Personal information
- Date of birth: 30 June 1892
- Place of birth: Riccarton, Scotland
- Place of death: Scotland
- Height: 5 ft 6 in (1.68 m)
- Position(s): Outside right

Youth career
- Kenmuirhill Athletic

Senior career*
- Years: Team / Apps / (Gls)
- 1912: Kilmarnock / 6 / (1)
- 1912–1913: Vale of Leven / 20 / (4)
- 1913–1915: Birmingham / 20 / (2)
- 1915–1916: Vale of Leven
- 1916: Rangers / 1 / (0)
- 1916–1918: Vale of Leven
- 1918–19??: Dumfries

= John Ballantyne (footballer) =

Scottish footballer

John Ballantyne (30 June 1892 – after 1917) was a Scottish professional footballer who made 20 appearances in the English Football League playing for Birmingham and played for Scottish Football League clubs Kilmarnock, Vale of Leven and Rangers. He played as an outside right.

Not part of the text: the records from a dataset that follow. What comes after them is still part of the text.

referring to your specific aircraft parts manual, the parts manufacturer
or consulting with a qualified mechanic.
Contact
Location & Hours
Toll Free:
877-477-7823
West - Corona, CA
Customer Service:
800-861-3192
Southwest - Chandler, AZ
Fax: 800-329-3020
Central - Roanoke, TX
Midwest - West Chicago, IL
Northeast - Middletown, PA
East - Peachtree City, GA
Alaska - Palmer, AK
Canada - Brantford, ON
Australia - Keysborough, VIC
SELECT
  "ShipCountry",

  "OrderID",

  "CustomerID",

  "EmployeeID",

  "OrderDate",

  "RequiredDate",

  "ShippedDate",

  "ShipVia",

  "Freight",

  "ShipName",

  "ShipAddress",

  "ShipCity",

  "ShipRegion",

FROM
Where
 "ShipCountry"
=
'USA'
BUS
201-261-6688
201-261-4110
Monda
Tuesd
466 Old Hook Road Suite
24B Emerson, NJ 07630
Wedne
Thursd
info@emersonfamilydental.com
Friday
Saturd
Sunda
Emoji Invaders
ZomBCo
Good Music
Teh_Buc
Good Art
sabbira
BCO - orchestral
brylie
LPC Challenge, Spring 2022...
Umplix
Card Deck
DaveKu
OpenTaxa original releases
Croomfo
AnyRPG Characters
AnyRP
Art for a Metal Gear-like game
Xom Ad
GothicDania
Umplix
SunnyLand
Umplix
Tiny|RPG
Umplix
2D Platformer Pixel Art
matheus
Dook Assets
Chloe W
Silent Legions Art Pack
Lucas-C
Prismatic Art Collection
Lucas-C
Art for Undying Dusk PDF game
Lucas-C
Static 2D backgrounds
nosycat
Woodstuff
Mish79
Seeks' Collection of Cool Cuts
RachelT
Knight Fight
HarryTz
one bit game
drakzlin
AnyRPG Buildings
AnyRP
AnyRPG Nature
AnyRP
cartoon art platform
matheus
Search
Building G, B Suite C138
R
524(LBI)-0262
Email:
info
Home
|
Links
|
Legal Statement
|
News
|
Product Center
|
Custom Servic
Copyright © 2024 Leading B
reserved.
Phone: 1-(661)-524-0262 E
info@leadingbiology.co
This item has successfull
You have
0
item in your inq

Ballantyne was born in Riccarton, Ayrshire. He played for Kilmarnock and Vale of Leven before coming to England to join Football League Second Division club Birmingham in April 1913. He made his debut on 26 April 1913, the last day of the 1912–13 season, in a 2–1 win at home to Grimsby Town. He played fairly regularly the following season, but thereafter lost his place to Richard Gibson, and when the First World War forced the suspension of the English leagues, Ballantyne returned to Scotland, initially with Vale of Leven. Towards the end of the 1915–16 season, he joined Rangers, for whom he played one game in the Scottish Football League Division One, in a 1–1 draw at St Mirren on 17 April 1916. He then returned to Vale of Leven, and joined Dumfries in 1918.